Di plasma è anche il vento solare (che abbiamo già incontrato sul Blog) e i venti interstellari, che non sono altro che i venti delle singole stelle sommati assieme e che spesso entrano in contatto con nubi di polvere come quelle studiate dai ricercatori.
Quando il plasma entra in contatto con una nube di polvere, le particelle di polvere raccolgono una carica elettrica fino ad assorbire tutti elettroni dal plasma circostante. La polvere, così caricata negativamente, attira gli ioni di plasma con carica positiva, formando i cristalli di plasma.
Le simulazioni che sono state eseguite sulla Stazione Spaziale Internazionale e in un ambiente a microgravità presso il centro di ricerca tedesco, hanno prodotto spesso cristalli di plasma  in cui si sono generate forme a cavatappi o addirittura forme a doppia elica tipiche del DNA.
In particolare questi cristalli a forma di elica si sono dimostrati in grado di trattenere una carica elettrica e di possedere una certa capacità di auto-organizzazione.
Una volta immersi in un altro ambiente non organizzato i cristalli elicoidali sono stati in grado di riprodursi in due eliche identiche, mostrando quindi  memoria delle loro strutture.
Il diametro di queste eliche varia in tutta la struttura e la disposizione di queste varie sezioni si replica negli altri cristalli, mostrando lo stesso comportamento di quello che si potrebbe definire una sorta di code genetico.
Queste strutture sembrano persino in grado di evolversi.

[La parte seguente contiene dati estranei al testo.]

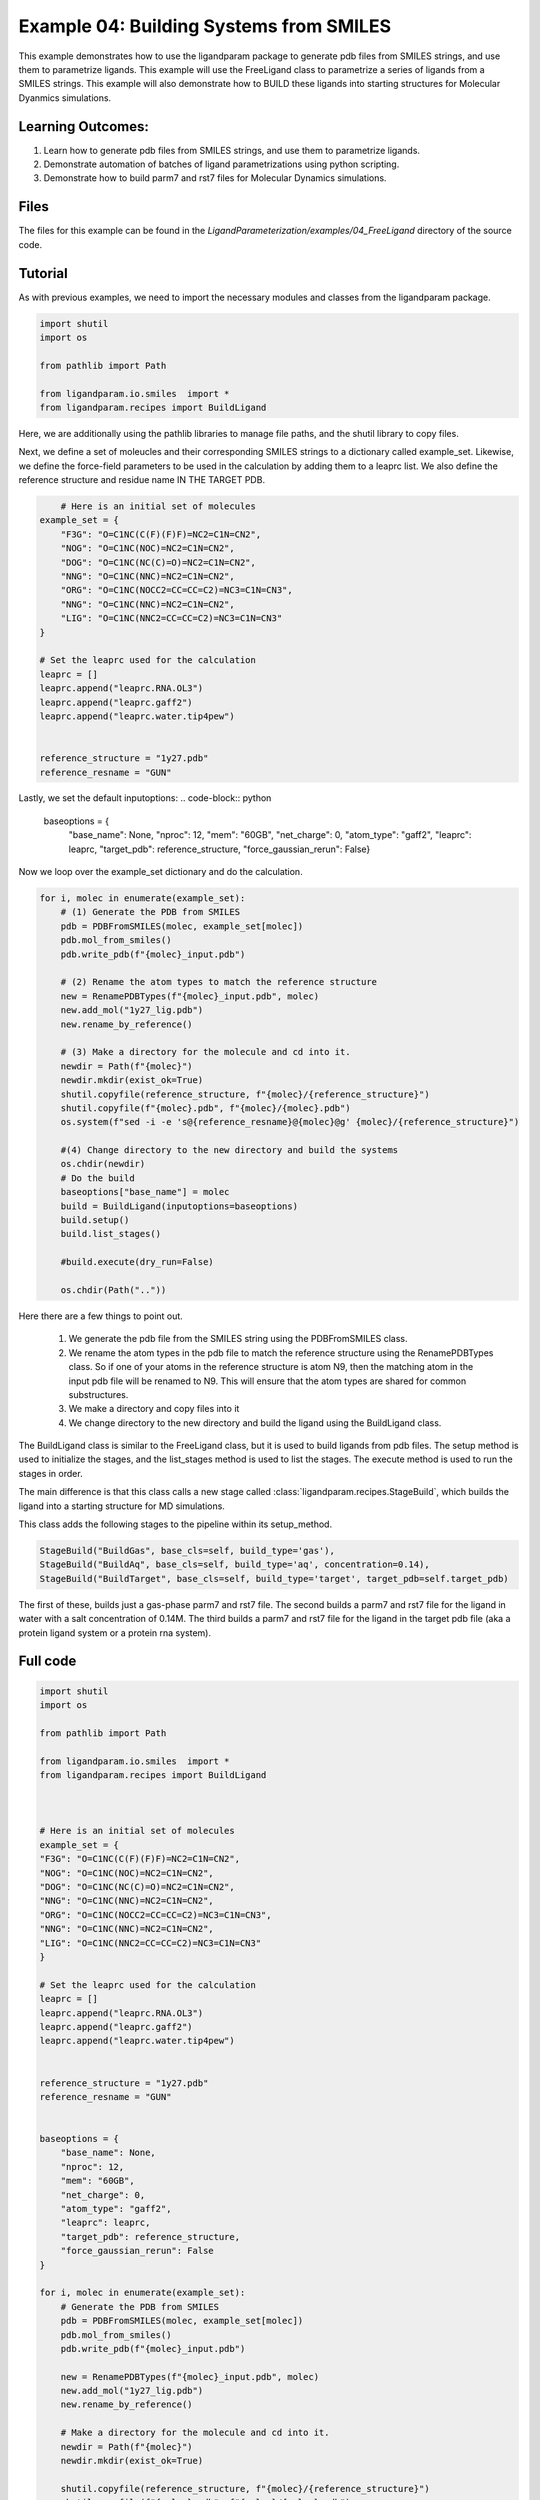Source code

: Example 04: Building Systems from SMILES
========================================

This example demonstrates how to use the ligandparam package to generate pdb files from SMILES strings,
and use them to parametrize ligands. This example will use the FreeLigand class to parametrize a series of ligands
from a SMILES strings. This example will also demonstrate how to BUILD these ligands into starting
structures for Molecular Dyanmics simulations.

Learning Outcomes:
------------------

1) Learn how to generate pdb files from SMILES strings, and use them to parametrize ligands.
2) Demonstrate automation of batches of ligand parametrizations using python scripting.
3) Demonstrate how to build parm7 and rst7 files for Molecular Dynamics simulations.

Files 
-----
The files for this example can be found in the `LigandParameterization/examples/04_FreeLigand` directory of the source code.


Tutorial 
--------

As with previous examples, we need to import the necessary modules and classes from the ligandparam package. 

.. code-block:: python

    import shutil
    import os

    from pathlib import Path

    from ligandparam.io.smiles  import *
    from ligandparam.recipes import BuildLigand

Here, we are additionally using the pathlib libraries to manage file paths, and the shutil library to copy files.

Next, we define a set of moleucles and their corresponding SMILES strings to a dictionary called example_set. Likewise, 
we define the force-field parameters to be used in the calculation by adding them to a leaprc list. We also define the reference 
structure and residue name IN THE TARGET PDB.


.. code-block:: python
    

        # Here is an initial set of molecules 
    example_set = {
        "F3G": "O=C1NC(C(F)(F)F)=NC2=C1N=CN2",
        "NOG": "O=C1NC(NOC)=NC2=C1N=CN2",
        "DOG": "O=C1NC(NC(C)=O)=NC2=C1N=CN2",
        "NNG": "O=C1NC(NNC)=NC2=C1N=CN2",
        "ORG": "O=C1NC(NOCC2=CC=CC=C2)=NC3=C1N=CN3",
        "NNG": "O=C1NC(NNC)=NC2=C1N=CN2",
        "LIG": "O=C1NC(NNC2=CC=CC=C2)=NC3=C1N=CN3"
    }

    # Set the leaprc used for the calculation
    leaprc = []
    leaprc.append("leaprc.RNA.OL3")
    leaprc.append("leaprc.gaff2")
    leaprc.append("leaprc.water.tip4pew")


    reference_structure = "1y27.pdb"
    reference_resname = "GUN"

Lastly, we set the default inputoptions:
.. code-block:: python

    baseoptions = {
        "base_name": None,
        "nproc": 12,
        "mem": "60GB",
        "net_charge": 0,
        "atom_type": "gaff2",
        "leaprc": leaprc,
        "target_pdb": reference_structure,
        "force_gaussian_rerun": False}
        
Now we loop over the example_set dictionary and do the calculation. 



.. code-block:: python

    for i, molec in enumerate(example_set):
        # (1) Generate the PDB from SMILES
        pdb = PDBFromSMILES(molec, example_set[molec])
        pdb.mol_from_smiles()
        pdb.write_pdb(f"{molec}_input.pdb")
        
        # (2) Rename the atom types to match the reference structure
        new = RenamePDBTypes(f"{molec}_input.pdb", molec)
        new.add_mol("1y27_lig.pdb")
        new.rename_by_reference()
        
        # (3) Make a directory for the molecule and cd into it.
        newdir = Path(f"{molec}")
        newdir.mkdir(exist_ok=True)
        shutil.copyfile(reference_structure, f"{molec}/{reference_structure}")
        shutil.copyfile(f"{molec}.pdb", f"{molec}/{molec}.pdb")
        os.system(f"sed -i -e 's@{reference_resname}@{molec}@g' {molec}/{reference_structure}")

        #(4) Change directory to the new directory and build the systems
        os.chdir(newdir) 
        # Do the build
        baseoptions["base_name"] = molec
        build = BuildLigand(inputoptions=baseoptions)
        build.setup()
        build.list_stages()

        #build.execute(dry_run=False)

        os.chdir(Path(".."))

Here there are a few things to point out. 

    1) We generate the pdb file from the SMILES string using the PDBFromSMILES class. 
    2) We rename the atom types in the pdb file to match the reference structure using the RenamePDBTypes class. So if one of your atoms in the reference structure is atom N9, then the matching atom in the input pdb file will be renamed to N9. This will ensure that the atom types are shared for common substructures.
    3) We make a directory and copy files into it
    4) We change directory to the new directory and build the ligand using the BuildLigand class.

The BuildLigand class is similar to the FreeLigand class, but it is used to build ligands from pdb files. 
The setup method is used to initialize the stages, and the list_stages method is used to list the stages. 
The execute method is used to run the stages in order.

The main difference is that this class calls a new stage called :class:`ligandparam.recipes.StageBuild`, which builds the ligand into a 
starting structure for MD simulations. 

This class adds the following stages to the pipeline within its setup_method. 

.. code-block:: python

    StageBuild("BuildGas", base_cls=self, build_type='gas'),
    StageBuild("BuildAq", base_cls=self, build_type='aq', concentration=0.14),
    StageBuild("BuildTarget", base_cls=self, build_type='target', target_pdb=self.target_pdb)

The first of these, builds just a gas-phase parm7 and rst7 file. The second builds a parm7 and rst7 file for the ligand in water with a salt concentration
of 0.14M. The third builds a parm7 and rst7 file for the ligand in the target pdb file (aka a protein ligand system or a protein rna system).


Full code
---------

.. code-block:: python

    import shutil
    import os

    from pathlib import Path

    from ligandparam.io.smiles  import *
    from ligandparam.recipes import BuildLigand



    # Here is an initial set of molecules 
    example_set = {
    "F3G": "O=C1NC(C(F)(F)F)=NC2=C1N=CN2",
    "NOG": "O=C1NC(NOC)=NC2=C1N=CN2",
    "DOG": "O=C1NC(NC(C)=O)=NC2=C1N=CN2",
    "NNG": "O=C1NC(NNC)=NC2=C1N=CN2",
    "ORG": "O=C1NC(NOCC2=CC=CC=C2)=NC3=C1N=CN3",
    "NNG": "O=C1NC(NNC)=NC2=C1N=CN2",
    "LIG": "O=C1NC(NNC2=CC=CC=C2)=NC3=C1N=CN3"
    }

    # Set the leaprc used for the calculation
    leaprc = []
    leaprc.append("leaprc.RNA.OL3")
    leaprc.append("leaprc.gaff2")
    leaprc.append("leaprc.water.tip4pew")


    reference_structure = "1y27.pdb"
    reference_resname = "GUN"


    baseoptions = {
        "base_name": None,
        "nproc": 12,
        "mem": "60GB",
        "net_charge": 0,
        "atom_type": "gaff2",
        "leaprc": leaprc,
        "target_pdb": reference_structure,
        "force_gaussian_rerun": False
    }

    for i, molec in enumerate(example_set):
        # Generate the PDB from SMILES
        pdb = PDBFromSMILES(molec, example_set[molec])
        pdb.mol_from_smiles()
        pdb.write_pdb(f"{molec}_input.pdb")
        
        new = RenamePDBTypes(f"{molec}_input.pdb", molec)
        new.add_mol("1y27_lig.pdb")
        new.rename_by_reference()
        
        # Make a directory for the molecule and cd into it.
        newdir = Path(f"{molec}")
        newdir.mkdir(exist_ok=True)
        
        shutil.copyfile(reference_structure, f"{molec}/{reference_structure}")
        shutil.copyfile(f"{molec}.pdb", f"{molec}/{molec}.pdb")
        os.system(f"sed -i -e 's@{reference_resname}@{molec}@g' {molec}/{reference_structure}")

        os.chdir(newdir) 
        # Do the build
        baseoptions["base_name"] = molec
        build = BuildLigand(inputoptions=baseoptions)
        build.setup()
        build.list_stages()
        #build.execute(dry_run=False)

        os.chdir(Path(".."))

Le formazioni diventano più robuste nel tempo e le strutture più deboli scompaiono.
I ricercatori vogliono verificare se le polveri in un ambiente non simulato, come ad esempio quelli negli anelli di Saturno, possa avere gli stessi comportamenti. Ma i cristalli di plasma sono molto fragili e difficili da verificare.  Esse richiedono inoltre un consistente flusso di plasma, per esistere.
Urano con i suoi anelli
Se queste strutture si presentano nelle simulazioni di laboratorio, i ricercatori ritengono che gli organismi di cristallo possano formarsi anche tra gli anelli di Urano e Saturno, che sono costituiti da piccoli granelli di ghiaccio.
Se l’esistenza in natura di queste forme cristalline dovesse essere confermata, non dovremmo anch’esse considerarle una forma di vita? Essa si nutre di plasma, si riproduce, si evolve e muore: non sono gli stessi requisiti che si richiedono ad una forma di vita?
Oppure, come il fuoco, esso nasce, si evolve e si riproduce per poi spegnersi, ma non è vivo?